IN GOOD CONSCIENCE

Cricket's a blast again after struggling English don Black Caps

IT IS UNLIKELY that many Singaporeans are planning on a Saturday night to watch cricket, even if the final one-day blast between England and New Zealand is available on your subscription channels.

A pity because right now, the way that the New Zealand Black Caps approach their game, and the way that England are responding, are pushing the boundaries between mind and body - and at the same time taking sport back to the days when if a man beats you fair and square on the field, you rush to congratulate him.

Far fetched? Seeing is believing.

Two years ago, when an ageing wicket-keeper Brendon McCullum was handed the captaincy of New Zealand in bitter circumstances, his team collapsed to 45 all out against South Africa.

It was the lowest Test score in 40 years. McCullum went up to his hotel room in Cape Town and opened a beer. He wouldn't have been the best of company.

Nevertheless, three men knocked on his door. They were the coach Mike Hesson, the assistant coach and the team manager. What followed wasn't an inquest, rather a statement of intent.

The Black Cats could be buried as a cricketing nation, or play a different way.

"It couldn't get anywise!" McCullum reflected this week.

As the beer flowed, a new spirit was born. New Zealand would attack, or be damned.

Within two years, the country's cricket team have risen to third in the world rankings - and first in the minds of many of us who wished (and wish) that sport could be played with a devil-may-care attitude.

# Records supplied:
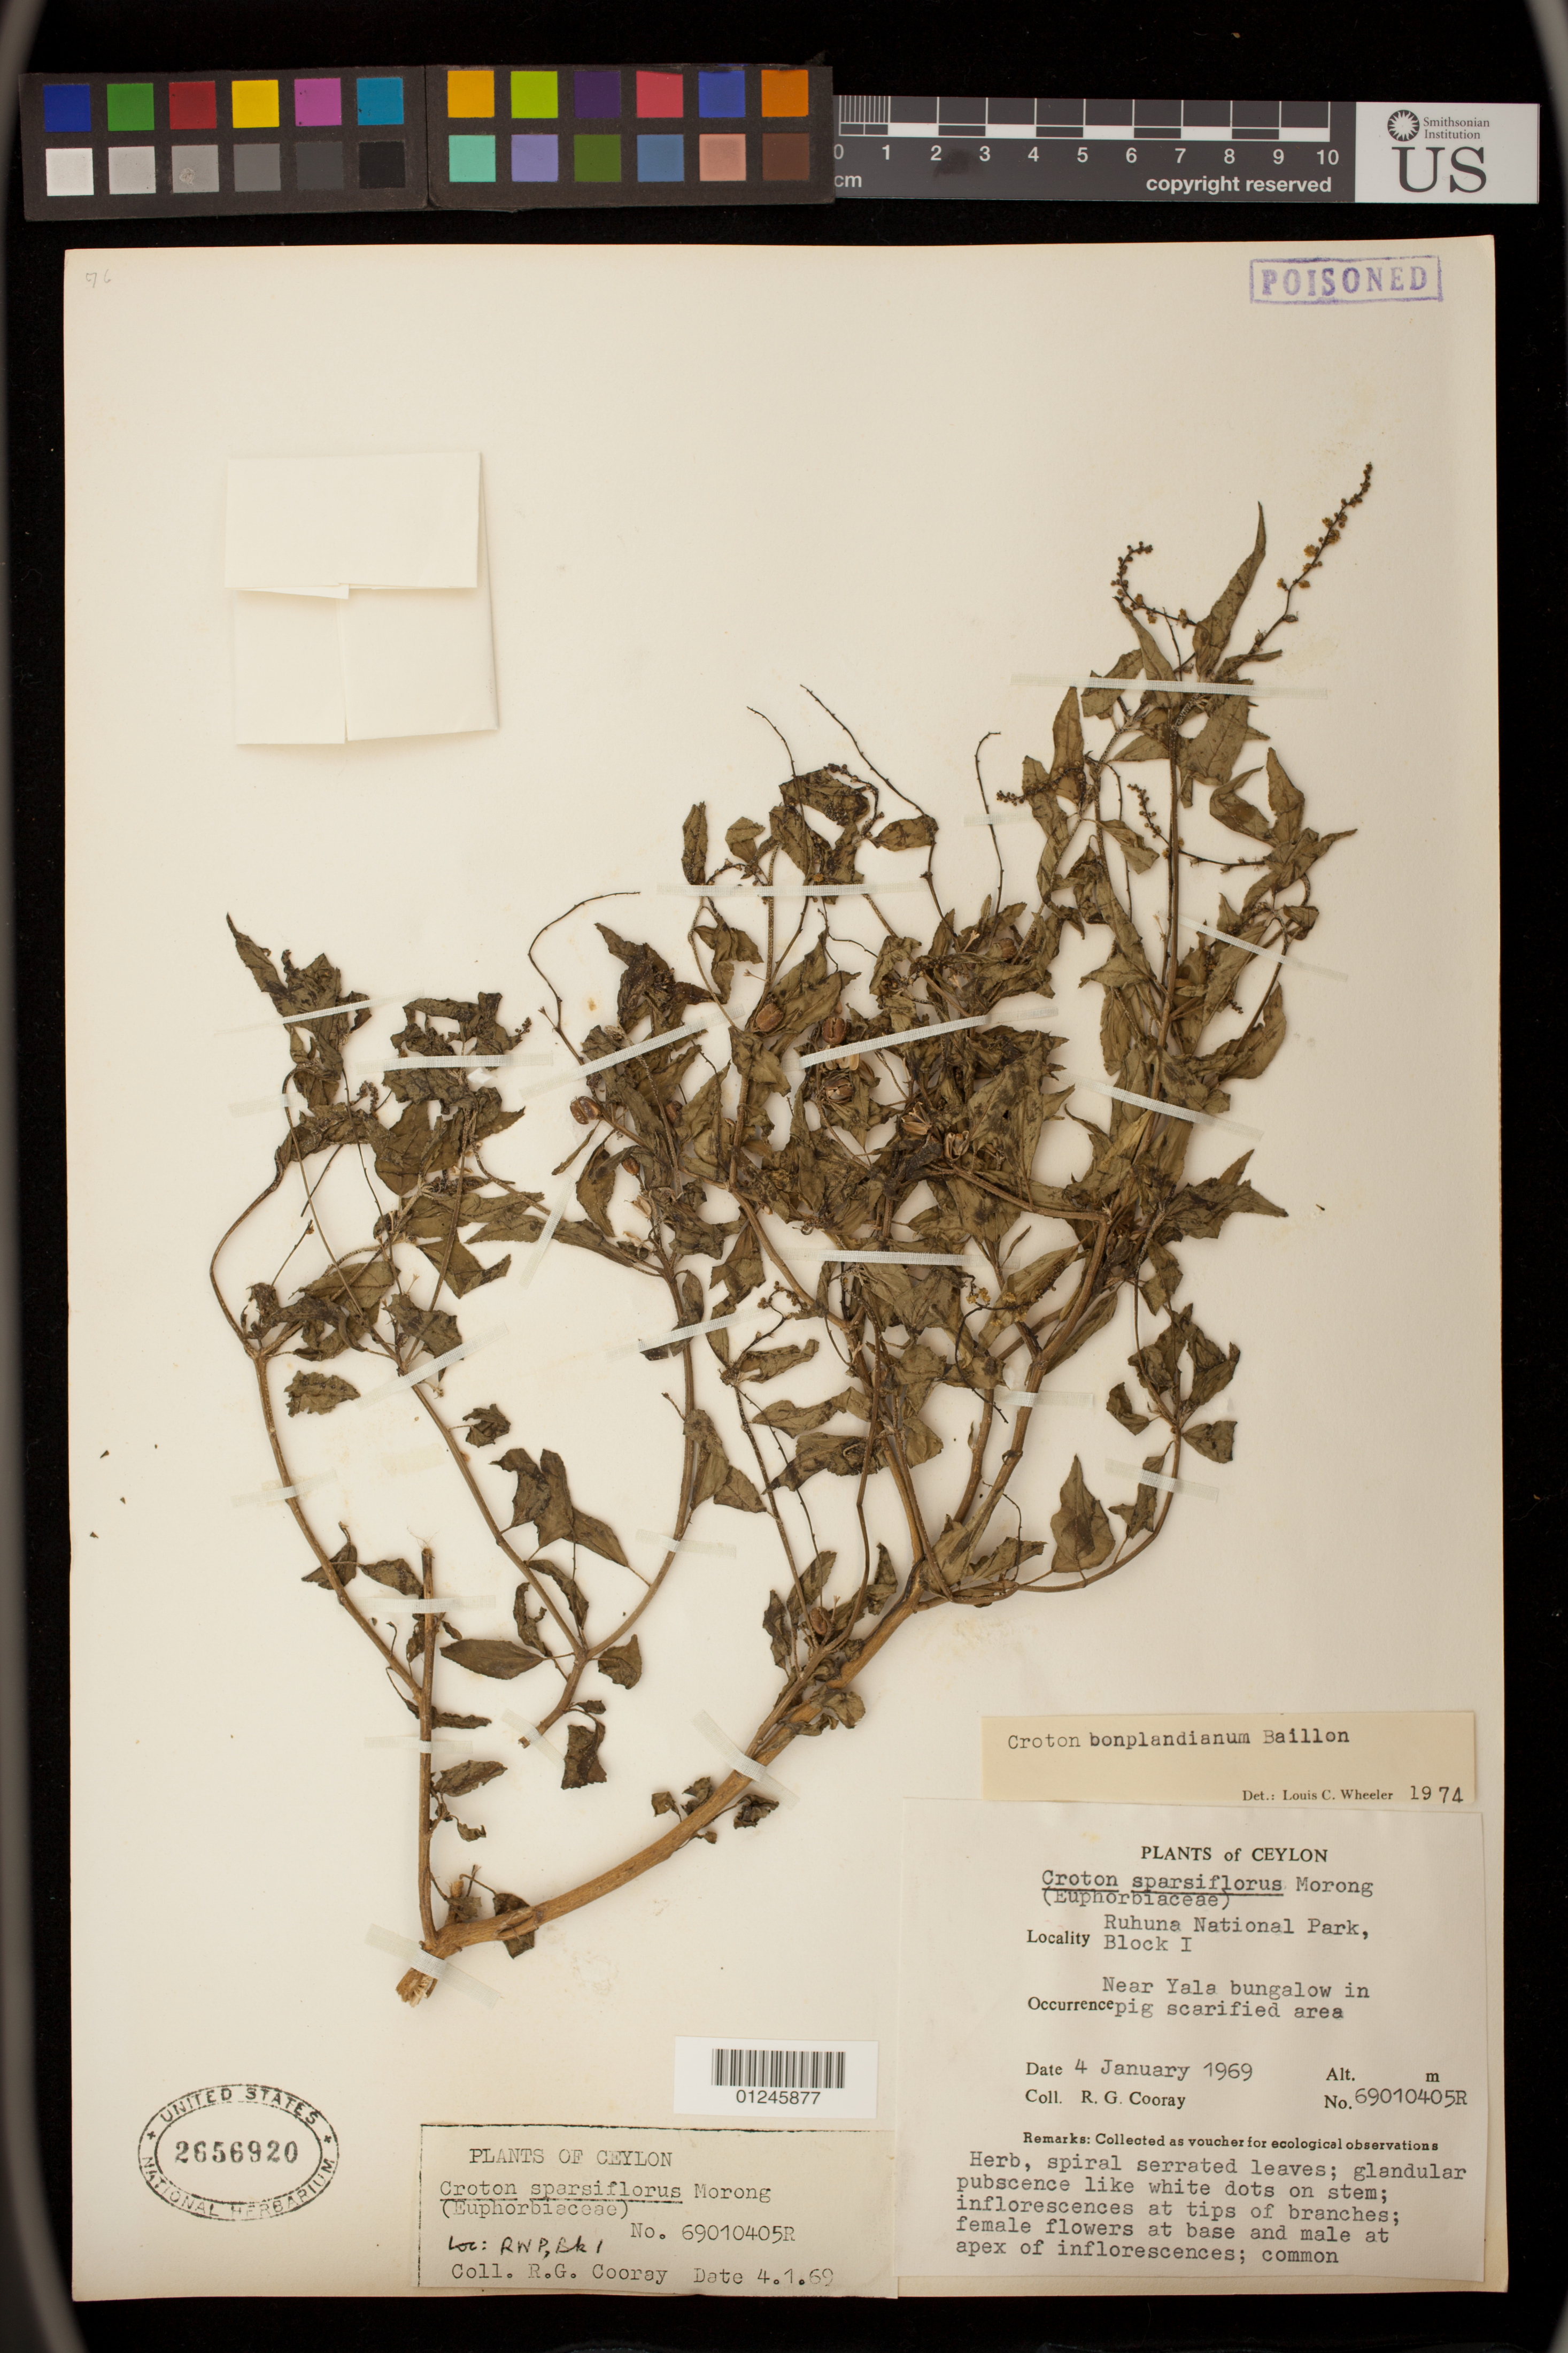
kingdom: Plantae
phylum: Tracheophyta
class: Magnoliopsida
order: Malpighiales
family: Euphorbiaceae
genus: Croton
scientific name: Croton bonplandianus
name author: Baill.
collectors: R. Cooray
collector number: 69010405R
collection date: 1969-01-04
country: Sri Lanka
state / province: Southern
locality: Plants of Ceylon. Ruhuna National Park, Block I. Near Yala bungalow in pig scarified area.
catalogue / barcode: US 2656920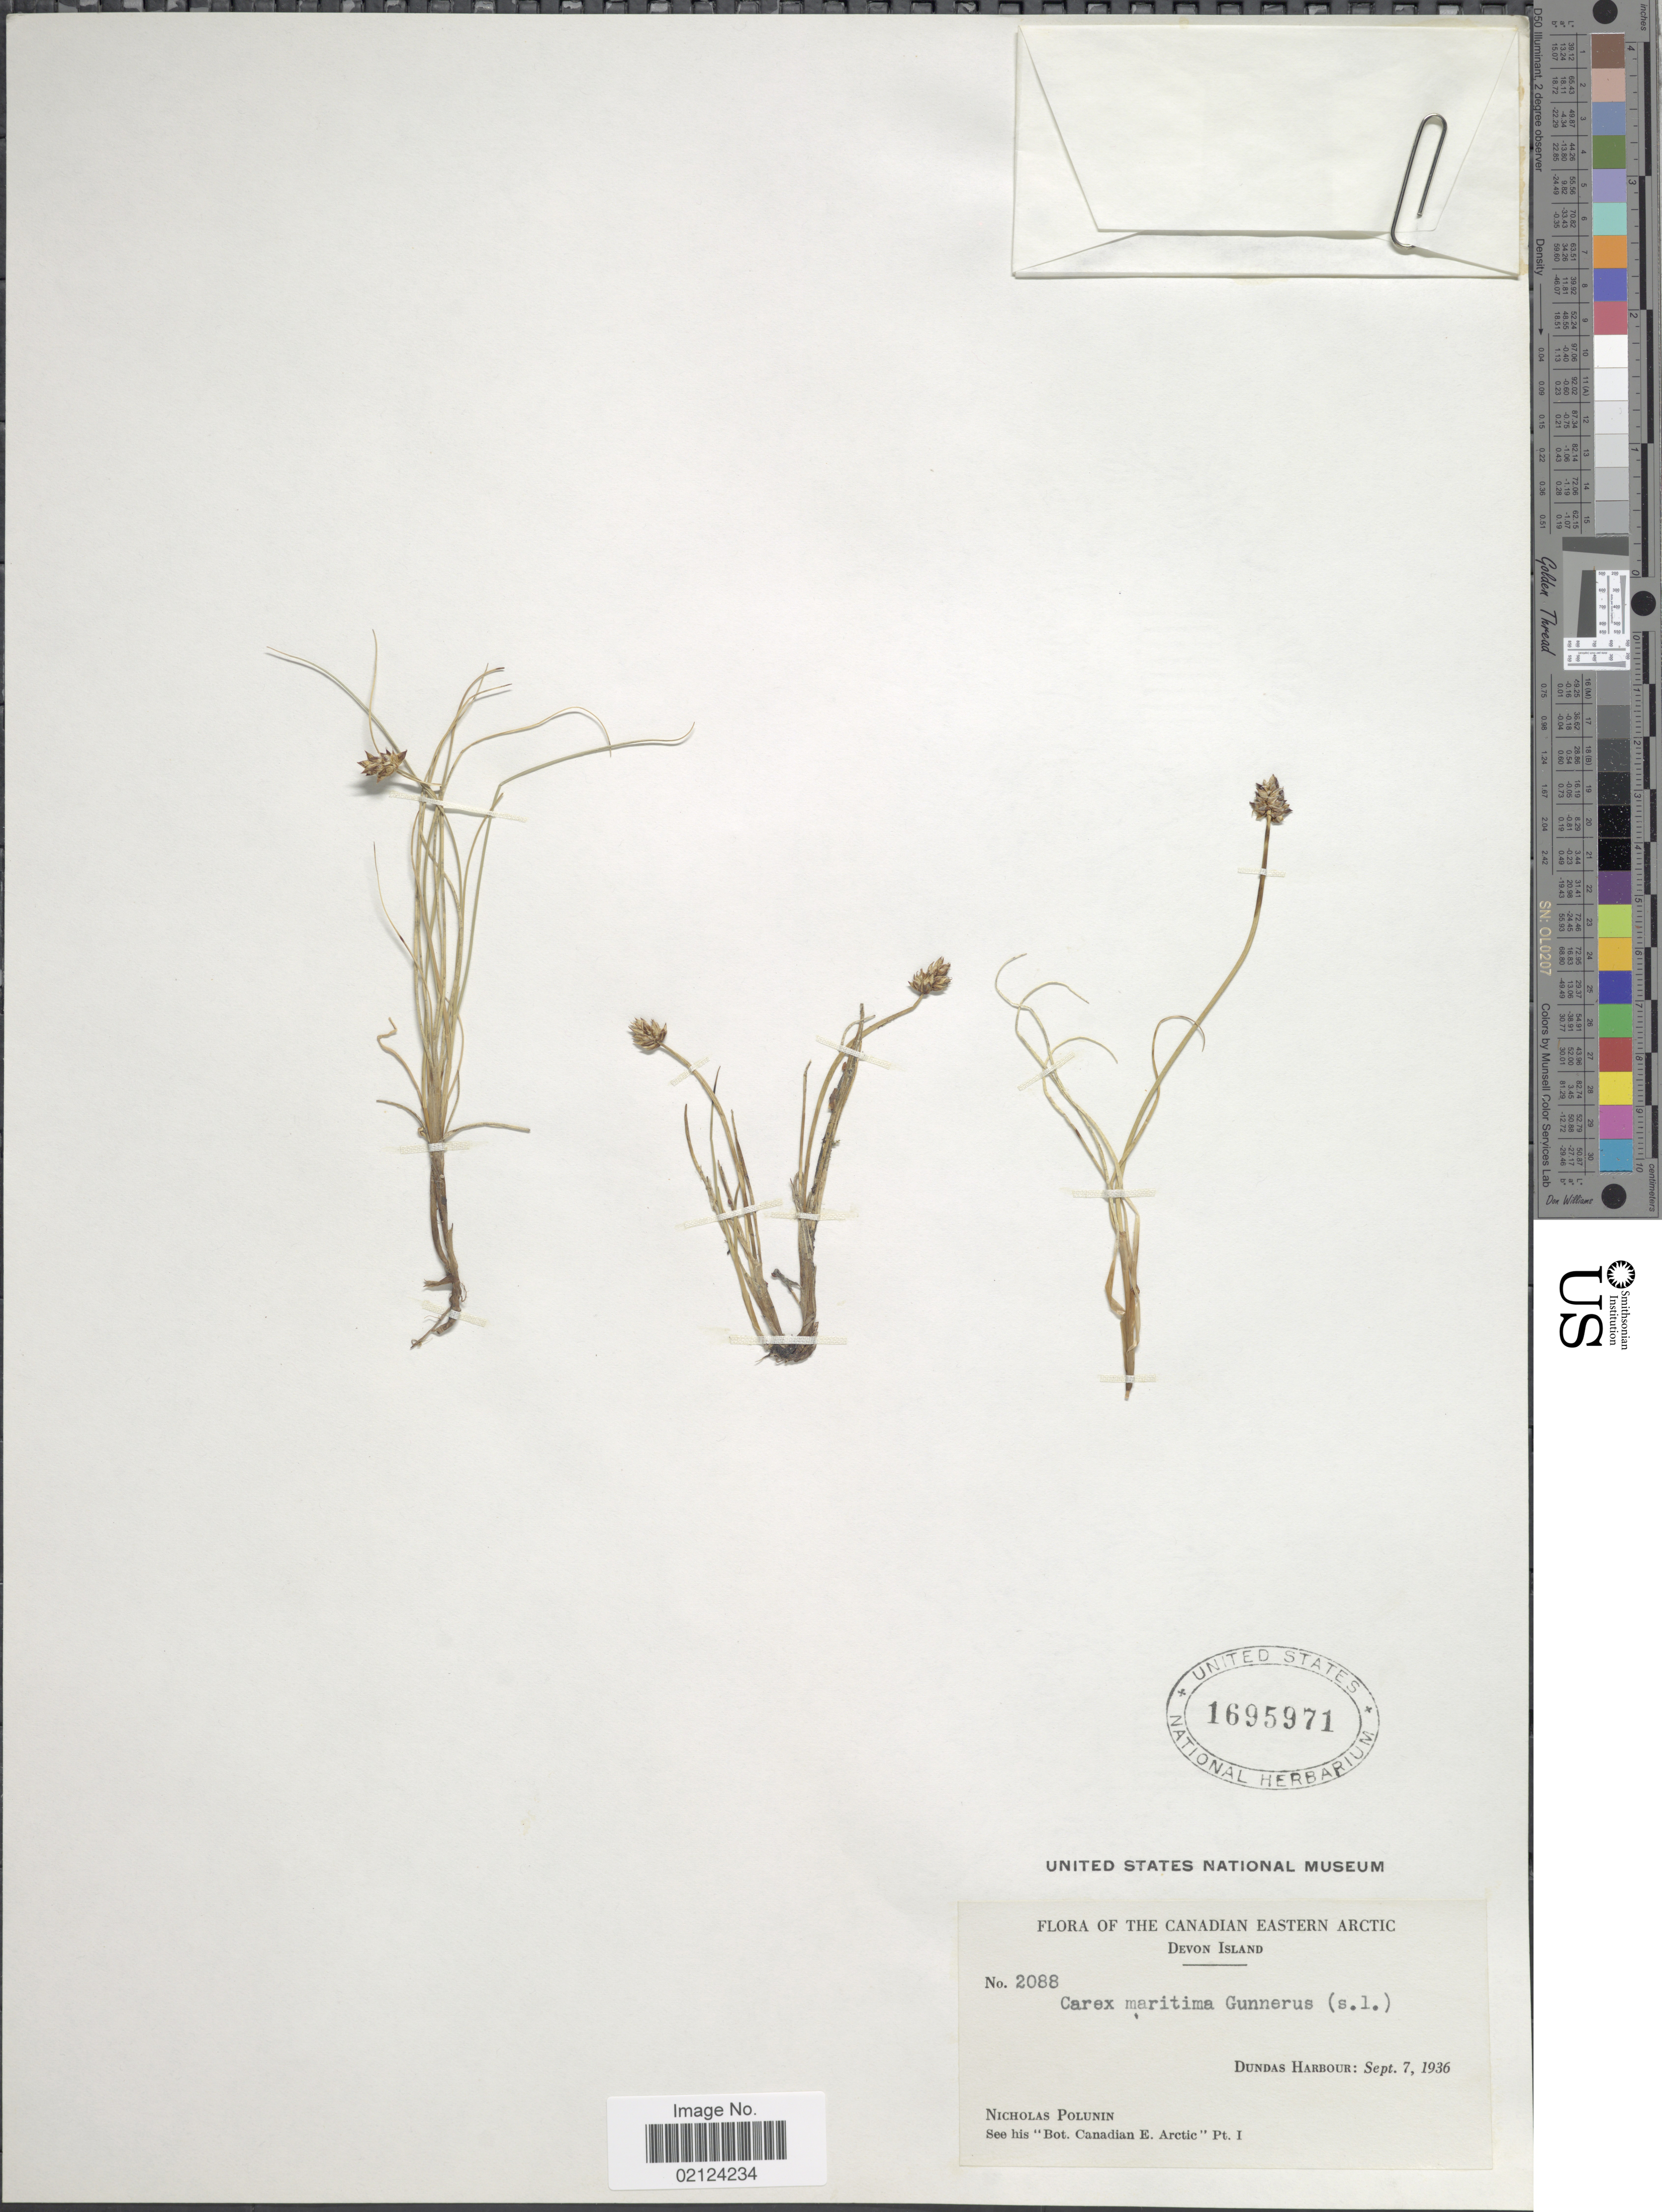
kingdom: Plantae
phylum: Tracheophyta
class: Liliopsida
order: Poales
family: Cyperaceae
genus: Carex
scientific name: Carex maritima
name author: Gunnerus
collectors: N. V. Polunin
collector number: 2088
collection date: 1936-09-07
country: Canada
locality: Canadian Eastern Arctic, Devon Island. Dundas Harbour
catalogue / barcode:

# To-do list:
**a.** Answer these from the cricket column:
(i) What was New Zealand's total when the team collapsed against South Africa?
(ii) In which city was McCullum's hotel room?
(iii) What position in the world rankings has New Zealand's cricket team reached?
**b.** Echo the cricket column word for word from "Nevertheless, three men" to "or be damned.".

# The answers:
**a.**
(i) 45 all out
(ii) Cape Town
(iii) Third

**b.**
Nevertheless, three men knocked on his door. They were the coach Mike Hesson, the assistant coach and the team manager. What followed wasn't an inquest, rather a statement of intent.

The Black Cats could be buried as a cricketing nation, or play a different way.

"It couldn't get anywise!" McCullum reflected this week.

As the beer flowed, a new spirit was born. New Zealand would attack, or be damned.